Pemberontakan APRA
|Angkatan Perang Ratu Adil (APRA) dibentuk oleh Kapten Raymond Westerling pada tahun 1949. Ratu Adil adalah mitos tentang datangnya seorang pahlawan yang akan membawa keselamatan dan kemakmuran. Nama ratu adil digunakan untuk menarik simpari rakyat terhadap apa yang dilakukan oleh kelompok ini. APRA adalah milisi bersenjata yang anggotanya terutama berasal dari tentara Belanda: KNIL, yang tidak setuju dengan pembentukan Angkatan Perang Republik Indonesia Serikat (APRIS) di Jawa Barat, yang saat itu masih berbentuk negara bagian Pasundan.

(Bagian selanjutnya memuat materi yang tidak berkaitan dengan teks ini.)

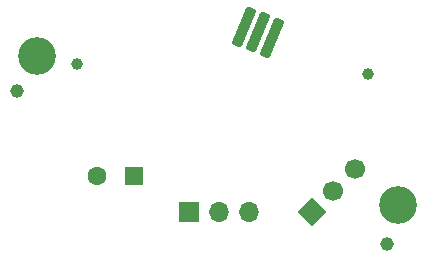
<source format=gbr>
%TF.GenerationSoftware,KiCad,Pcbnew,8.0.2*%
%TF.CreationDate,2024-09-09T19:27:49+02:00*%
%TF.ProjectId,AGS_Klingel_V2-1,4147535f-4b6c-4696-9e67-656c5f56322d,rev?*%
%TF.SameCoordinates,Original*%
%TF.FileFunction,Soldermask,Bot*%
%TF.FilePolarity,Negative*%
%FSLAX46Y46*%
G04 Gerber Fmt 4.6, Leading zero omitted, Abs format (unit mm)*
G04 Created by KiCad (PCBNEW 8.0.2) date 2024-09-09 19:27:49*
%MOMM*%
%LPD*%
G01*
G04 APERTURE LIST*
G04 Aperture macros list*
%AMRoundRect*
0 Rectangle with rounded corners*
0 $1 Rounding radius*
0 $2 $3 $4 $5 $6 $7 $8 $9 X,Y pos of 4 corners*
0 Add a 4 corners polygon primitive as box body*
4,1,4,$2,$3,$4,$5,$6,$7,$8,$9,$2,$3,0*
0 Add four circle primitives for the rounded corners*
1,1,$1+$1,$2,$3*
1,1,$1+$1,$4,$5*
1,1,$1+$1,$6,$7*
1,1,$1+$1,$8,$9*
0 Add four rect primitives between the rounded corners*
20,1,$1+$1,$2,$3,$4,$5,0*
20,1,$1+$1,$4,$5,$6,$7,0*
20,1,$1+$1,$6,$7,$8,$9,0*
20,1,$1+$1,$8,$9,$2,$3,0*%
%AMHorizOval*
0 Thick line with rounded ends*
0 $1 width*
0 $2 $3 position (X,Y) of the first rounded end (center of the circle)*
0 $4 $5 position (X,Y) of the second rounded end (center of the circle)*
0 Add line between two ends*
20,1,$1,$2,$3,$4,$5,0*
0 Add two circle primitives to create the rounded ends*
1,1,$1,$2,$3*
1,1,$1,$4,$5*%
%AMRotRect*
0 Rectangle, with rotation*
0 The origin of the aperture is its center*
0 $1 length*
0 $2 width*
0 $3 Rotation angle, in degrees counterclockwise*
0 Add horizontal line*
21,1,$1,$2,0,0,$3*%
G04 Aperture macros list end*
%ADD10C,1.152000*%
%ADD11C,1.000000*%
%ADD12C,3.200000*%
%ADD13R,1.700000X1.700000*%
%ADD14O,1.700000X1.700000*%
%ADD15R,1.600000X1.600000*%
%ADD16C,1.600000*%
%ADD17RotRect,1.700000X1.700000X135.000000*%
%ADD18HorizOval,1.700000X0.000000X0.000000X0.000000X0.000000X0*%
%ADD19RoundRect,0.225000X-0.375719X-1.495020X0.791465X1.322813X0.375719X1.495020X-0.791465X-1.322813X0*%
G04 APERTURE END LIST*
D10*
%TO.C,H3*%
X-16990000Y3340000D03*
%TD*%
D11*
%TO.C,TP8*%
X12770000Y4780000D03*
%TD*%
D12*
%TO.C,H2*%
X15250000Y-6310000D03*
%TD*%
D13*
%TO.C,J2*%
X-2425004Y-6949722D03*
D14*
X114996Y-6949722D03*
X2654996Y-6949722D03*
%TD*%
D15*
%TO.C,LS1*%
X-7049590Y-3899844D03*
D16*
X-10249590Y-3899844D03*
%TD*%
D12*
%TO.C,H1*%
X-15260000Y6300000D03*
%TD*%
D10*
%TO.C,H4*%
X14360000Y-9630000D03*
%TD*%
D11*
%TO.C,TP9*%
X-11910000Y5640000D03*
%TD*%
D17*
%TO.C,J1*%
X8010000Y-6900000D03*
D18*
X9806051Y-5103949D03*
X11602102Y-3307898D03*
%TD*%
D19*
%TO.C,J3*%
X2245118Y8785676D03*
X3418445Y8299668D03*
X4591772Y7813660D03*
%TD*%
M02*

</source>
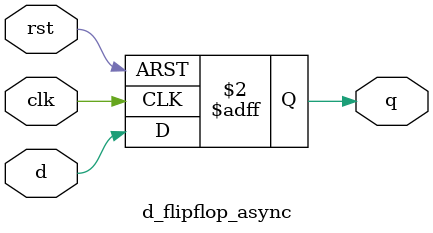
<source format=v>
module d_flipflop_async(
  input d,clk,rst,
  output reg q);
  always@(posedge clk or posedge rst) begin
  
      if (rst)
        q <=0;
      else
        q <= d;
  end
      endmodule

</source>
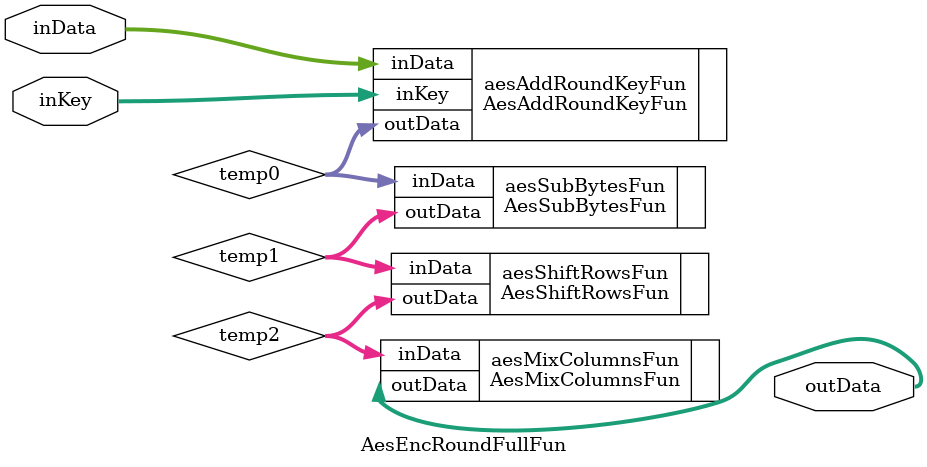
<source format=v>
module AesEncRoundFullFun (
	input	wire	[127:0]	inData,	
    input	wire	[127:0]	inKey,	
	output	wire	[127:0]	outData 
);    
	
wire [127:0] temp0;
wire [127:0] temp1;
wire [127:0] temp2;
	
AesAddRoundKeyFun 	aesAddRoundKeyFun 	(.inData(inData), .inKey(inKey), .outData(temp0));
AesSubBytesFun 		aesSubBytesFun 		(.inData(temp0), .outData(temp1));
AesShiftRowsFun 	aesShiftRowsFun		(.inData(temp1), .outData(temp2));
AesMixColumnsFun	aesMixColumnsFun	(.inData(temp2), .outData(outData));

endmodule 
</source>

Basis pasukan APRIS di Jawa Barat adalah Divisi Siliwangi. APRA ingin agar keberadaan negara Pasundan dipertahankan sekaligus menjadikan mereka sebagai tentara negara federal di Jawa Barat. Karena itu, pada Januari 1950 Westerling mengultimatum pemerintah RIS. Ultimatum ini segera dijawab Perdana Menteri Hatta dengan memerintahkan penangkapan terhadap Westerling.
APRA malah bergerak menyerbu kota Bandung secara mendadak dan melakukan tindakan teror. Puluhan anggota APRIS gugur, salah satu yang meninggal dunia adalaha letkol Lembong. Diketahui pula kemudian kalau APRA bermaksud menyerang Jakarta dan ingin membunuh antara lain Menteri Pertahanan Sultan Hamengkubuwono IX dan Kepala APRIS Kolonel T.B. Simatupang. Namun semua itu akhirnya dapat digagalkan oleh pemerintah.
Di Jakarta gerakan APRA ini dilakukan dengan bekerja sama dengan Sultan Hamid II yang merancang suatu coup d’etat (perebutan kekuasaan) dengan jalan melakukan serbuan terhadap Sidang Kabinet dan membunuh para menteri Republikein. Namun gerakan tersebut dapat dicegah, sehingga para pelakunya termasuk Sultan Hamid II ditangkap dan kemudian diadili.
Cara mengatasi pemberontakan APRA adalah dengan melakukan operasi milter dan melakukan perundingan dengan pemerintah Belanda. Pemberontakan dapat ditumpas dan Westerling kemudian melarikan diri ke Belanda.